*** Opening Provided data ***

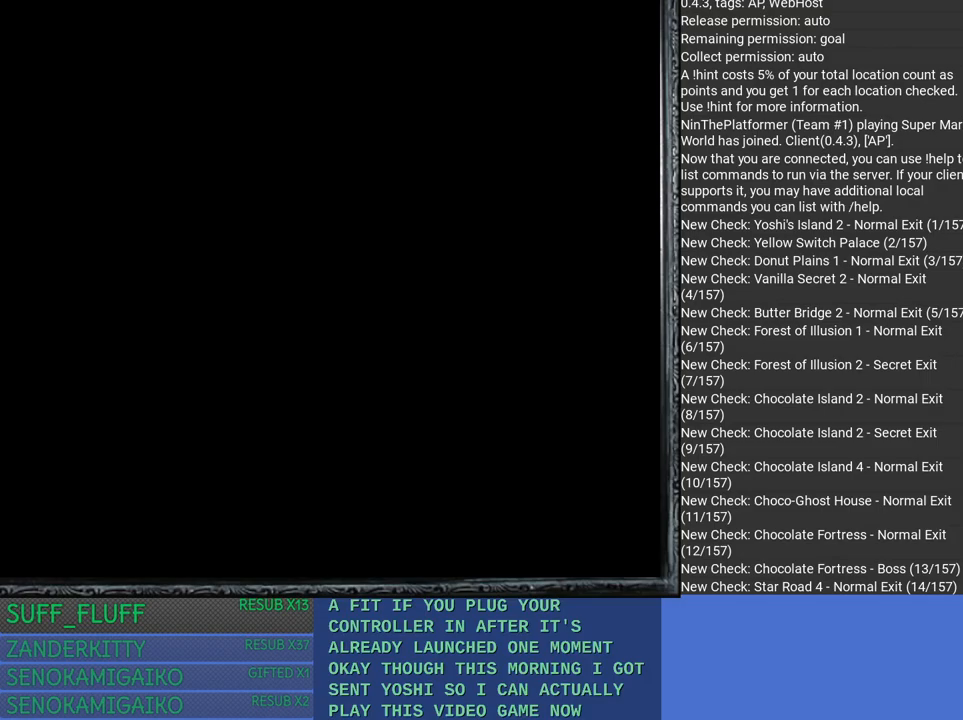
{"buttons": [], "left_stick": "center", "right_stick": "center", "events": []}
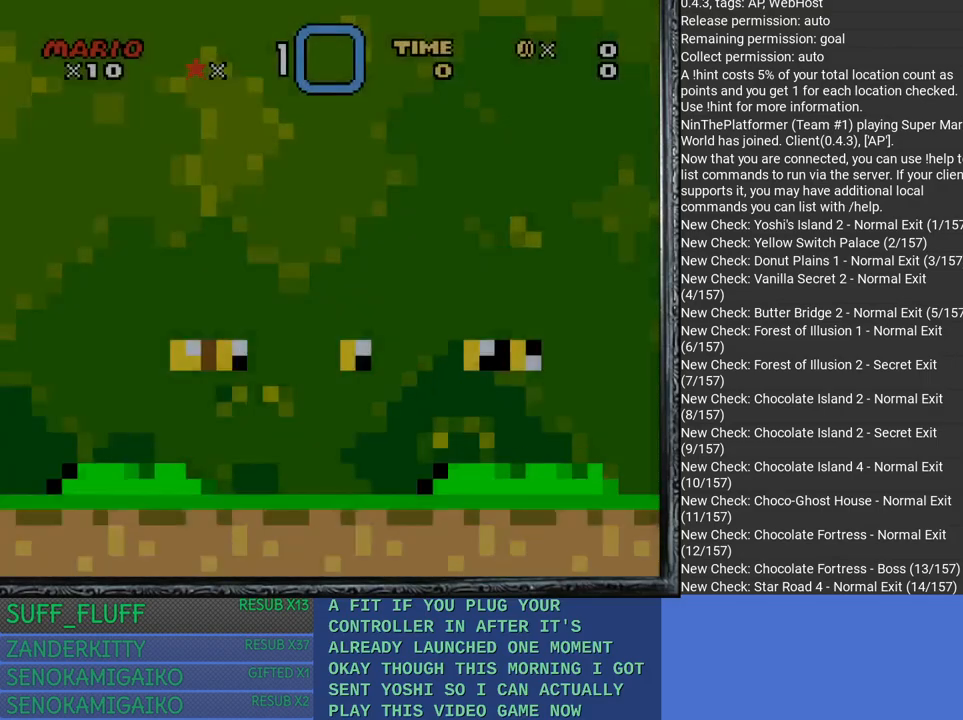
{"buttons": ["CROSS"], "left_stick": "center", "right_stick": "center", "events": [[483, "CROSS", "down"]]}
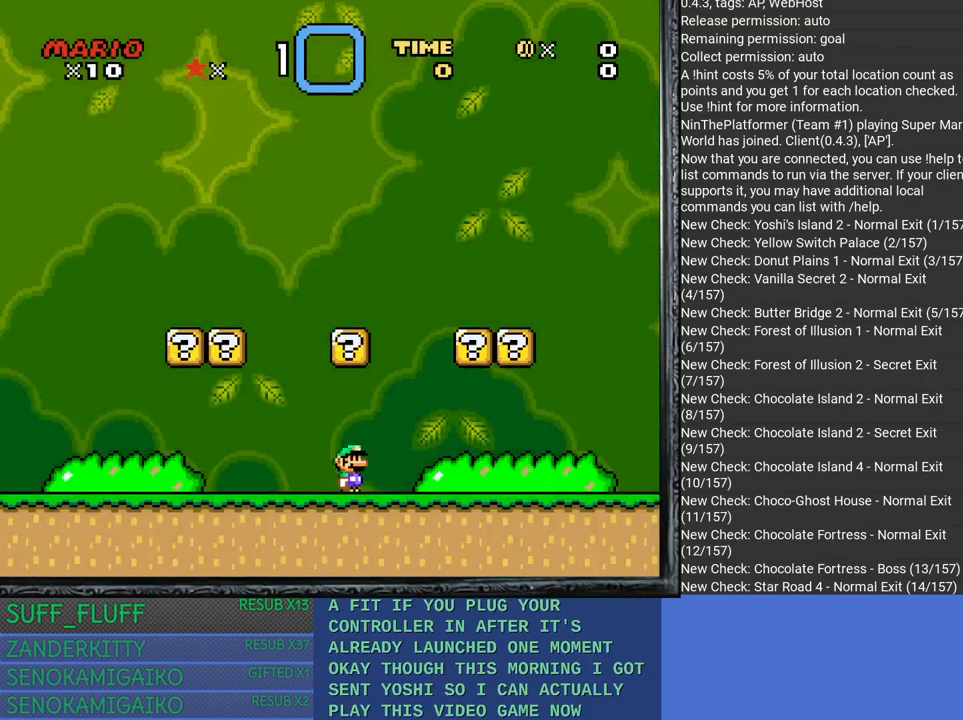
{"buttons": [], "left_stick": "center", "right_stick": "center", "events": [[200, "CROSS", "up"]]}
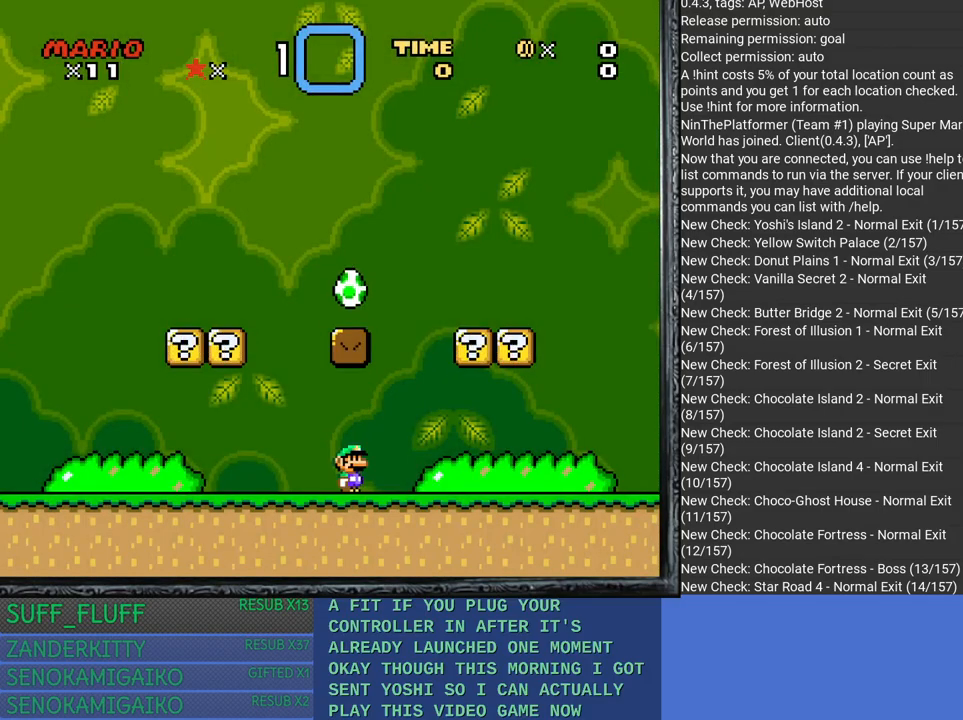
{"buttons": ["CROSS"], "left_stick": "center", "right_stick": "center", "events": [[150, "left_stick", "right"], [383, "left_stick", "center"], [433, "CROSS", "down"]]}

*** Closing Provided data ***

## Activity
Tally the lines of the listing above that include the string "CROSS". Provide the total alone.

## Reply
3